As for the tiny, long-billed woodcock, Allen said the weather didn’t do that species any favors at all.
“They come back to Maine in March, which is a super gamble, because they eat earthworms,” Allen said.
This year, that gamble didn’t pay off, as the woodcock were greeted by winter-ish weather.
Hunters (and their four-legged companions) will likely notice a difference this fall.
“Woodcock are usually our staple for people who own bird dogs, but they got hit really badly with a March snowstorm,” Allen said. “The birds that came back early got smoked by some early March snows. April weather wasn’t that good for woodcock either, and our surveys were down a bit. So I’m sure that woodcock hunting will not be as good as last year.”
Then, there’s wild turkey hunting.
Allen said the large number of turkeys he has been seeing is a bit confounding.
“I’m kind of a firm believer that weather in May affects wild turkeys and woodcock and grouse, but [despite poor weather] there are wild turkeys everywhere,” Allen said. “I may throw [my May rainfall index] out the window this year, because wild turkeys have had good productivity. No doubt about it.”
A special consideration: Wild turkey season runs from Oct. 2 through Nov. 7, but the seasonal bag limit varies depending on where you’re hunting. In some Wildlife Management Districts, the limit is one bird; in other WMDs, it’s two. Check the Maine Department of Inland Fisheries and Wildlife website to make sure you know exactly what the law is in your area.
And Allen said those who may think there are too many wild turkeys on the landscape can help biologists by taking part in the fall hunt.

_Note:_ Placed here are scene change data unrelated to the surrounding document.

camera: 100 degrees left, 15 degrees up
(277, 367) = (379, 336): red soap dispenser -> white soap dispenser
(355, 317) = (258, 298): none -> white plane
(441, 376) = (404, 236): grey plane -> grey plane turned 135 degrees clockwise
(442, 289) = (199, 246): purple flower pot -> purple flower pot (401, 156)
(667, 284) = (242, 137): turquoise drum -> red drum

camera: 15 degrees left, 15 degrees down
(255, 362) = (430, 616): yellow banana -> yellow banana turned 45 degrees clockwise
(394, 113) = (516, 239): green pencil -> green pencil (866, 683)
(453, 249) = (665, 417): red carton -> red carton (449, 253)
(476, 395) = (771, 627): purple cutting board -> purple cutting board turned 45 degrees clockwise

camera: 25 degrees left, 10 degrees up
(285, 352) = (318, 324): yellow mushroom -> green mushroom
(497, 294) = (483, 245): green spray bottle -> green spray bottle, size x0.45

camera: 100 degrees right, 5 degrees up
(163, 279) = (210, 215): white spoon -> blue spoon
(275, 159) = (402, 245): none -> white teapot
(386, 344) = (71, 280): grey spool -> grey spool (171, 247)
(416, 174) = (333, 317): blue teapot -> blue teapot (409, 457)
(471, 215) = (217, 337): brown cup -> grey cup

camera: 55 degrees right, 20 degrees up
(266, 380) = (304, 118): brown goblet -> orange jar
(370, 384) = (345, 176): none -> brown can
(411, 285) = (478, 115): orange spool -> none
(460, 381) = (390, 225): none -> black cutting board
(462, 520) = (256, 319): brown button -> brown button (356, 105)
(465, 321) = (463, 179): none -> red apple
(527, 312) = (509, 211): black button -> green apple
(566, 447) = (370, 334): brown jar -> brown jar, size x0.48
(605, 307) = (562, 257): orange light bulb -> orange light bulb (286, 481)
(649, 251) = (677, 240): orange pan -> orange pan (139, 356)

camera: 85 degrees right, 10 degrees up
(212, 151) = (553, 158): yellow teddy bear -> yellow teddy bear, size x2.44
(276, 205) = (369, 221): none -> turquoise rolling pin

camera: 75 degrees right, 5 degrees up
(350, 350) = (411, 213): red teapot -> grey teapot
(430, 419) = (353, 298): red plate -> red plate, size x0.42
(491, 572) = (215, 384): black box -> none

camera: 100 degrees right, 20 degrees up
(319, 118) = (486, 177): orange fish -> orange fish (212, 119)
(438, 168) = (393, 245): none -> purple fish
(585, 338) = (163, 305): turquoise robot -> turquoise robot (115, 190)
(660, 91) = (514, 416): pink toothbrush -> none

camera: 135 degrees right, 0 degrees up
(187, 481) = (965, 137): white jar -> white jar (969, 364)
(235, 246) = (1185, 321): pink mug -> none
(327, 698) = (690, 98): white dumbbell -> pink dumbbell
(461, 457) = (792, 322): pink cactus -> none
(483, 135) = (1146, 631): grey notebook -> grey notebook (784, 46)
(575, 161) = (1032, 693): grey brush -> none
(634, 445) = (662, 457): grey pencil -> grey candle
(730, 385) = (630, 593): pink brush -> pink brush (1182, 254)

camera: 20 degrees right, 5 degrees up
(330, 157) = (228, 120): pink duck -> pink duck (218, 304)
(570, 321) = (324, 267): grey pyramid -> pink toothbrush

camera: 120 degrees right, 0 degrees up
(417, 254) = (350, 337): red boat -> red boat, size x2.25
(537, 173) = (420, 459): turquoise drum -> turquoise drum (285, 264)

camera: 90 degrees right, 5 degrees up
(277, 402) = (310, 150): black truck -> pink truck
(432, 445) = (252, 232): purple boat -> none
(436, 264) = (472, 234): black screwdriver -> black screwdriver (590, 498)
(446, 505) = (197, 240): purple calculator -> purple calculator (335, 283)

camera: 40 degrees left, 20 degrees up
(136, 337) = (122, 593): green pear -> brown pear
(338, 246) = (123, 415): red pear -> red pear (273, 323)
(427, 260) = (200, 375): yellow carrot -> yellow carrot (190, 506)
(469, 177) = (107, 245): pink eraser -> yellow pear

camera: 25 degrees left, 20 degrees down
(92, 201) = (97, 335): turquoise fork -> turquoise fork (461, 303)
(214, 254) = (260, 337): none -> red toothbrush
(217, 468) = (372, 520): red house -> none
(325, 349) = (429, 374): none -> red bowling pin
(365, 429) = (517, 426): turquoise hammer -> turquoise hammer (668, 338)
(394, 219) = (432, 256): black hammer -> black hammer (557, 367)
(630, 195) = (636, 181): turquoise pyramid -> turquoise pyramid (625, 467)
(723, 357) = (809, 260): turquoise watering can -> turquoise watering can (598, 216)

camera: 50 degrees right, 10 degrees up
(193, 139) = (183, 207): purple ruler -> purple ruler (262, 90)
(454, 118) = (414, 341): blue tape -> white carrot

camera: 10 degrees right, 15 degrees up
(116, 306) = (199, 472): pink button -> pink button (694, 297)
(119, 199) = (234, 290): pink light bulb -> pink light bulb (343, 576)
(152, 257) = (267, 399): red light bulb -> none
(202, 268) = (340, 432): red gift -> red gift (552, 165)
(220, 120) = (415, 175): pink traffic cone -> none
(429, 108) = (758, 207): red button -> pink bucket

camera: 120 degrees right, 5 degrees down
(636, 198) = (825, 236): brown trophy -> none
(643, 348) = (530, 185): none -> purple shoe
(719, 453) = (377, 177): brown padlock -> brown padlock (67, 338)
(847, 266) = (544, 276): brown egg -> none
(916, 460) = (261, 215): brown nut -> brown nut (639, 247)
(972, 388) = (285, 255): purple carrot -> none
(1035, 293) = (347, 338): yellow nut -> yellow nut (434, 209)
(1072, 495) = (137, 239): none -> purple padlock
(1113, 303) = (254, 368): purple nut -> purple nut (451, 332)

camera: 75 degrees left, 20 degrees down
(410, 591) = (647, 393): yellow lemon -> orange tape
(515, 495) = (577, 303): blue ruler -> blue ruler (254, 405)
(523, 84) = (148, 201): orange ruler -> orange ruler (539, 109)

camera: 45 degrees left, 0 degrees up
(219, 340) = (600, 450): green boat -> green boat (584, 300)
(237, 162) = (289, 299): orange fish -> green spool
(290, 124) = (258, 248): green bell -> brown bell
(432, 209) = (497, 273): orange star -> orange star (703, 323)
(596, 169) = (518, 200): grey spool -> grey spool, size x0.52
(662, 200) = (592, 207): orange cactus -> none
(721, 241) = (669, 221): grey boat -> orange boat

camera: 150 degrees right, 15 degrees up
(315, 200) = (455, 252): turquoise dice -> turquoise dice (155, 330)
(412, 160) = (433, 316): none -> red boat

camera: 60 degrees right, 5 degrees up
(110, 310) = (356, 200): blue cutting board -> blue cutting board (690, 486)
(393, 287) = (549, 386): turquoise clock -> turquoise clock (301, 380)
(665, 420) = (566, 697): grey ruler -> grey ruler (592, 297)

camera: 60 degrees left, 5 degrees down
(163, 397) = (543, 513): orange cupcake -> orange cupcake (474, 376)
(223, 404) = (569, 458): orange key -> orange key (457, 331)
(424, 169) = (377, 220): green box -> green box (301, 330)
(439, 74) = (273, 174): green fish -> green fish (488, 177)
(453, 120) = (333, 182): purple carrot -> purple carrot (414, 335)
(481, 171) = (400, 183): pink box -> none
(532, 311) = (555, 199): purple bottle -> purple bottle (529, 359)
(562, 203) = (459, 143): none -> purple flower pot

“We need more people hunting them in the fall if people are concerned about an overabundant population of wild turkeys,” Allen said.
The fall hunt is different from the spring hunt, though, and may take a bit more work. During the spring, hunters target mating males, which are often receptive to calls. In the fall, that’s not the case.
“I think you have to hunt them more like a deer,” Allen said. “Find out where they are, when they’re feeding, and anticipate how they move between a night roost and a feeding area.”